▶ [ACTIVITIES]:
(A) In the guide to signing Word documents, which menu path adds a built-in signature line?
(B) Pick up the guide to signing Word documents after its final heading, "Which method should you use?", and write the section that follows it.
PASSAGE SHOWN section start
Method 1: Insert a signature line in Word

Microsoft Word has a built-in signature line feature, best for a formal-looking sign-off inside the document.

  1. Place your cursor where the signature goes.
  2. Go to Insert → Signature Line (under the Text group) and fill in the signer's name and title.
  3. The recipient double-clicks the line and either types their name or, on a touchscreen, draws it. With a digital certificate installed, Word can attach a certificate-based digital signature that locks the document.

The catch: a plain signature line without a certificate is decorative — it proves nothing about who signed. And the certificate-based version is fiddly to set up and assumes both parties have certificates, which most small businesses don't.

Method 2: Draw or insert a signature image

The fastest visual option:

  1. Use the Draw tab to sign with a mouse, trackpad, or touchscreen, or
  2. Sign a sheet of paper, photograph it, crop tightly, and use Insert → Pictures to drop the image onto the signature line.

This looks fine and takes seconds. But like a drawn ink mark anywhere, it carries no record of who added it or when, and a pasted image is trivially copied from one document to another. Use it for low-stakes, internal documents only.

Method 3: The defensible route — finish in PDF

Here's the part most "how to sign a Word doc" articles skip: a Word file is the wrong final format for a signed document. Word documents are editable by design—anyone can change a number after the fact and there's no way to prove they did. That's the opposite of what you want from an executed agreement.

For anything that matters — a contract, an offer letter, anything another party signs — the right workflow is:

  1. Finish writing in Word, then export to PDF (File → Save As → PDF, or File → Export).
  2. Upload the PDF to an e-signature platform, place signature and date fields, and send.
  3. Signers complete it from any browser—no account needed—and everyone gets the finished PDF with an audit trail.

This locks the layout, captures who signed and when, and produces the record that makes the signature defensible. (That record is the real point — see what an e-signature audit trail is and why it holds up in court.) If you're on Windows and want the no-Adobe path to PDF signing, our guide to signing a PDF on Windows without Adobe covers it.

Which method should you use?
PASSAGE SHOWN section end
SOURCE INFORMATION section start
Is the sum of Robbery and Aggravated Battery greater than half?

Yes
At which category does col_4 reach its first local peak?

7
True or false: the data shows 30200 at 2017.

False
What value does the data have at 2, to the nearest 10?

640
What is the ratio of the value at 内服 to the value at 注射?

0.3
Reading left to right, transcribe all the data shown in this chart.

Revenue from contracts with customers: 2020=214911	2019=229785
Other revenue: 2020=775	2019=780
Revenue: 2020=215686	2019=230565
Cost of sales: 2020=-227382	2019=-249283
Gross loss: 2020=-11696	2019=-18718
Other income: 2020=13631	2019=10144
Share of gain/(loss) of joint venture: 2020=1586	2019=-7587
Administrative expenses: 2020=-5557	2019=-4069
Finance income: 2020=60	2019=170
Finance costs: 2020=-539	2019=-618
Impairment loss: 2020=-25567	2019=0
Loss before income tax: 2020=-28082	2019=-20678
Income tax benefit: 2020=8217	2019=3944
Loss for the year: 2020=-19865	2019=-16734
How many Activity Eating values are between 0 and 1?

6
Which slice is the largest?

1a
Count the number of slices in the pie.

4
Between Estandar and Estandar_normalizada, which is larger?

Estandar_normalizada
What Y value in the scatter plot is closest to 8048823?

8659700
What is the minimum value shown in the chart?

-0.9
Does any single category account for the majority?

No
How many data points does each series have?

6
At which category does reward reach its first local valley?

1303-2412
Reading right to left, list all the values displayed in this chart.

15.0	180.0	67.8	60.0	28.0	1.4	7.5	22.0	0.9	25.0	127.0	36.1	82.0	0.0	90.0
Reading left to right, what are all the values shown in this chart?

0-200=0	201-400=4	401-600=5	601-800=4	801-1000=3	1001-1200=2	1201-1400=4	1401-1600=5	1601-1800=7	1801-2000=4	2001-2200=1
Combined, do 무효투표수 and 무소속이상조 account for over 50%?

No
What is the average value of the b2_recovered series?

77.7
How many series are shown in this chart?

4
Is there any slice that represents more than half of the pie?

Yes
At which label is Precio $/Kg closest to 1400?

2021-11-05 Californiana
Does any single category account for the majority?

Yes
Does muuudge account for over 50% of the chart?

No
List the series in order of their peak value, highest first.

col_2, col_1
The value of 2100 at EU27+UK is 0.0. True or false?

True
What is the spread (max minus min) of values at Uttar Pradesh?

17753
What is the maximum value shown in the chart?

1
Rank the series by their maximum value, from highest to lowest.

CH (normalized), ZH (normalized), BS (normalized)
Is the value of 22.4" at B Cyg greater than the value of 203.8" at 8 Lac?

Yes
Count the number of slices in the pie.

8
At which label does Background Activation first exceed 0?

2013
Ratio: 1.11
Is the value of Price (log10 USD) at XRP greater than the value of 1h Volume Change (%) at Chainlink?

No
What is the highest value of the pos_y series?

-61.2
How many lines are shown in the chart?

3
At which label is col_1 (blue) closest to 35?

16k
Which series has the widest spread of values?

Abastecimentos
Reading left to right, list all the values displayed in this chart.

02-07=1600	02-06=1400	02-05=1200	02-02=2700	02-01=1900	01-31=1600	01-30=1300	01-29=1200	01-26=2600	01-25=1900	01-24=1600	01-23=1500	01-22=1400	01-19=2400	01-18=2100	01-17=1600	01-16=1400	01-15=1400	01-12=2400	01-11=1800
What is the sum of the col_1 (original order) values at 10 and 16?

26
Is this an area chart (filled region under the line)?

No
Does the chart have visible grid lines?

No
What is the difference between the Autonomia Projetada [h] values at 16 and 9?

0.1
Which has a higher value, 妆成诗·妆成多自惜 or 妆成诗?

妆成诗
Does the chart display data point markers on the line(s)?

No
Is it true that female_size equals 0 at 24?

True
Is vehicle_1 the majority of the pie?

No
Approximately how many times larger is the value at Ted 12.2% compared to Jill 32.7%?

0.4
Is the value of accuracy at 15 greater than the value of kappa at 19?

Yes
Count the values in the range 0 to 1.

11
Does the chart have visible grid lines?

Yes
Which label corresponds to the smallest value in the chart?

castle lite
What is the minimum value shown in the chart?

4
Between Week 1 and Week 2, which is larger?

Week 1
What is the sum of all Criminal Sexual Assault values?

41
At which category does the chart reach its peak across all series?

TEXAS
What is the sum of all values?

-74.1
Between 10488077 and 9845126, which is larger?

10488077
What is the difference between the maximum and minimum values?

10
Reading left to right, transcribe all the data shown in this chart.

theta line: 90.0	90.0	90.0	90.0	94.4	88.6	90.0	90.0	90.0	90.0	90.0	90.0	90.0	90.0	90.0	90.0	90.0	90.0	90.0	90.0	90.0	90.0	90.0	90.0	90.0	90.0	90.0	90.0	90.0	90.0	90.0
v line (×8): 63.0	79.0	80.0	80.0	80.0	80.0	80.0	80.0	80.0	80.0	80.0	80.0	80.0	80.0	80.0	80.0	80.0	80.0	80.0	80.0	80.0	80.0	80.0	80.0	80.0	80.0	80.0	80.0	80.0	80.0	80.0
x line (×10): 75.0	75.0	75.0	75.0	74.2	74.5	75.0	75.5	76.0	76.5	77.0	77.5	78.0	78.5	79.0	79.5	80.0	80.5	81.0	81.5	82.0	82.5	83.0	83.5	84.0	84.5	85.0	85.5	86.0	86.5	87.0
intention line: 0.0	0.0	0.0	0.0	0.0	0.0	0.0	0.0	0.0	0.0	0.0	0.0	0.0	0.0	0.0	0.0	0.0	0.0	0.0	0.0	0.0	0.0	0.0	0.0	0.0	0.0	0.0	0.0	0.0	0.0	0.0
SOURCE INFORMATION section end
▶ [YOUR RESPONSES]:
(A) Insert → Signature Line, under the Text group.

(B)
MethodEffortAudit trailTamper-resistantBest for
Word signature lineMediumNo (unless certificate)Only with certificateFormal internal sign-off
Drawn / inserted imageLowNoNoQuick, low-stakes documents
Export to PDF + e-signLowYesYesContracts and anything multi-party

Why most "sign a Word doc" tasks end in PDF

If the document only circulates inside your team, sign it in Word and move on. But the moment it leaves your hands — to a client, a contractor, a new hire — you want a locked file and a record of the signing. That's a PDF with an audit trail, not an editable .docx. Recognizing which situation you're in saves you from re-doing the signature later.

Frequently asked questions

Can I sign a Word document without converting it to PDF? Yes—use Word's signature line or insert a signature image. But for contracts or anything another party relies on, exporting to PDF and using an e-signature tool gives you a locked file and an audit trail, which a .docx can't provide.

Is a signature added in Word legally binding? It can be, but it's weak evidence. A drawn or inserted signature in an editable Word file proves little about who signed or whether the text changed afterward. For enforceable agreements, use a method that records an audit trail.

What's the difference between a Word signature line and a digital signature? A signature line is a visual placeholder. A digital signature uses a certificate to cryptographically lock the document and verify the signer—more secure, but it requires certificates most casual users don't have.

Does converting to PDF change my document? Exporting from Word to PDF preserves the layout and content; it just makes it fixed rather than editable. That fixedness is exactly what you want in a signed document.